Ciente de que seria demasiado cedo para se impor, Stephens Williams aguarda, então, os quatro perseguidores. Atrás, no pelotão, a formação Uno-X, uma das escassas formações ainda com elementos de trabalho, ajudada pela Visma-Lease a Bike, consegue alcançar o quinteto intermédio a 17 km da meta. À frente, Andersen acusa a fadiga e é alcançado antes do final da penúltima subida, a Côte de Ereffe (2,2 km a 5,4%), deixando a luta pela vitória no mítico Mur de Huy a um grupo muito mais do que é tradição na prova.
Da lenta agonia dos corredores contorcidos sobre as máquinas, os cerca de três minutos da íngreme ascensão (1,3 km a 9,8%) elevam a tensão dramática até ao clímax.

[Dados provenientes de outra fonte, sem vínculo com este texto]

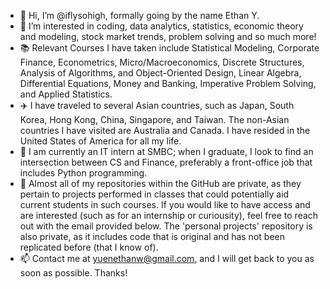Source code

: - 👋 Hi, I’m @iflysohigh, formally going by the name Ethan Y.
- 👀 I’m interested in coding, data analytics, statistics, economic theory and modeling, stock market trends, problem solving and so much more! 
- 📚 Relevant Courses I have taken include Statistical Modeling, Corporate Finance, Econometrics, Micro/Macroeconomics, Discrete Structures, Analysis of Algorithms, and Object-Oriented Design, Linear Algebra, Differential Equations, Money and Banking, Imperative Problem Solving, and Applied Statistics.
- ✈️ I have traveled to several Asian countries, such as Japan, South Korea, Hong Kong, China, Singapore, and Taiwan. The non-Asian countries I have visited are  Australia and Canada. I have resided in the United States of America for all my life.
- 📖 I am currently an IT intern at SMBC; when I graduate, I look to find an intersection between CS and Finance, preferably a front-office job that includes Python programming. 
- 🔐 Almost all of my repositories within the GitHub are private, as they pertain to projects performed in classes that could potentially aid current students in such courses. If you would like to have access and are interested (such as for an internship or curiousity), feel free to reach out with the email provided below. The 'personal projects' repository is also private, as it includes code that is original and has not been replicated before (that I know of). 
- 📫 Contact me at yuenethanw@gmail.com, and I will get back to you as soon as possible. Thanks!

<!---
iflysohigh/iflysohigh is a ✨ special ✨ repository because its `README.md` (this file) appears on your GitHub profile.
You can click the Preview link to take a look at your changes.
--->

Por vezes, só à beira do epílogo se revela o glorioso vencedor, mas, desta vez, numa edição hitchcockiana, o improvável Stephens Williams antecipou-se e desenredou a corrida com um ataque irresistível.
«Que dia, que dia… Estou tão feliz… agora! Não acredito que ganhei a La Flèche Wallonne», declarou Williams poucos instantes após a sua vitória. «Há anos que assisto a esta corrida e sempre quis fazê-la com boas pernas e tentar vencê-la. Adoro correr nestas condições climatéricas adversas. Agradeço aos meus companheiros de equipa, que me ajudaram o dia todo», afirmou o britânico, de 27 anos.
Stephen Williams parecia mal colocado durante grande parte da subida final ao Mur de Huy, mas não o impediu de disparar um ataque mortífero para a concorrência. «A estrada estava um pouco bloqueada e estava toda a gente na expectativa. Vi que ainda faltavam 300 metros e disse para mim mesmo: ‘se conseguir atacar daqui e ganhar cinco ou dez segundos ao grupo, tenho boas possibilidade de vencer’. Perto da meta, olhei para trás, tinha as pernas vazias, mas consegui ganhar. Estou exausto, e muito emocionado. Vencer corridas é difícil, principalmente as clássicas, por isso estou muito feliz», concluiu o homem que sucede a Tadej Pogacar.